Take Shelter

It’s a law of narrative as old as narrative itself: if the prophecy comes true, you’ve got a story; if it doesn’t come true, no story. Why is that? I think it must be because we are programmed by God or Evolution (the “God-gene”) to think that the universe makes sense. At any rate, people certainly do seem to cling to the notion that there is a logic in things as they are, also known as reality, which some of them at least can see all at once. If you recognize the pattern, then you can predict the future. That’s what story-tellers themselves are doing, after all. And if the universe is a story, someone must know how it comes out. Well, there is a prophecy in Take Shelter, written and directed by Jeff Nichols (Shotgun Stories), but he obviously thinks it makes a better story if he plays coy about whether it comes true or not.

# Records provided:

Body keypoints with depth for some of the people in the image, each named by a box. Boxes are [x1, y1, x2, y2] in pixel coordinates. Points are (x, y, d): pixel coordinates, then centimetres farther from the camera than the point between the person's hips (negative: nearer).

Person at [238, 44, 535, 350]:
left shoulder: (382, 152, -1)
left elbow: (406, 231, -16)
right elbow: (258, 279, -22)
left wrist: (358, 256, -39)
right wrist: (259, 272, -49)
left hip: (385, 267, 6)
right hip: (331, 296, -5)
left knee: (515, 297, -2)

...

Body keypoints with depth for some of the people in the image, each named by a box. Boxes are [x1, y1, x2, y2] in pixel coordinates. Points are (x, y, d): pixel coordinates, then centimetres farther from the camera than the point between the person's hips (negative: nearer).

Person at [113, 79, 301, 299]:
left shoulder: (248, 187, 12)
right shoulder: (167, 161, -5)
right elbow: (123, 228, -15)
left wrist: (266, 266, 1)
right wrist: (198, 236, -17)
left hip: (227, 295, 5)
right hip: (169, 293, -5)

# Questions on the material:
1 - According to the Take Shelter review, who wrote and directed the film?
2 - Rewrite the paragraph of the Take Shelter review that begins "It’s a law of narrative" in a shorter form, keeping its main points.
The items are separate material and have nothing to do with the Take Shelter review.

# Written responses:
1 - Jeff Nichols, who also made Shotgun Stories.

2 - An old rule of narrative holds that a prophecy that comes true makes a story, while one that doesn't leaves no story. The writer suggests this is because people are programmed, by God or Evolution, to believe the universe makes sense and follows a logic that some can see whole, so recognizing the pattern lets them predict the future, as storytellers do. If the universe is a story, someone must know its ending. Take Shelter, written and directed by Jeff Nichols (Shotgun Stories), contains a prophecy, but Nichols stays coy about whether it comes true, apparently believing that makes a better story.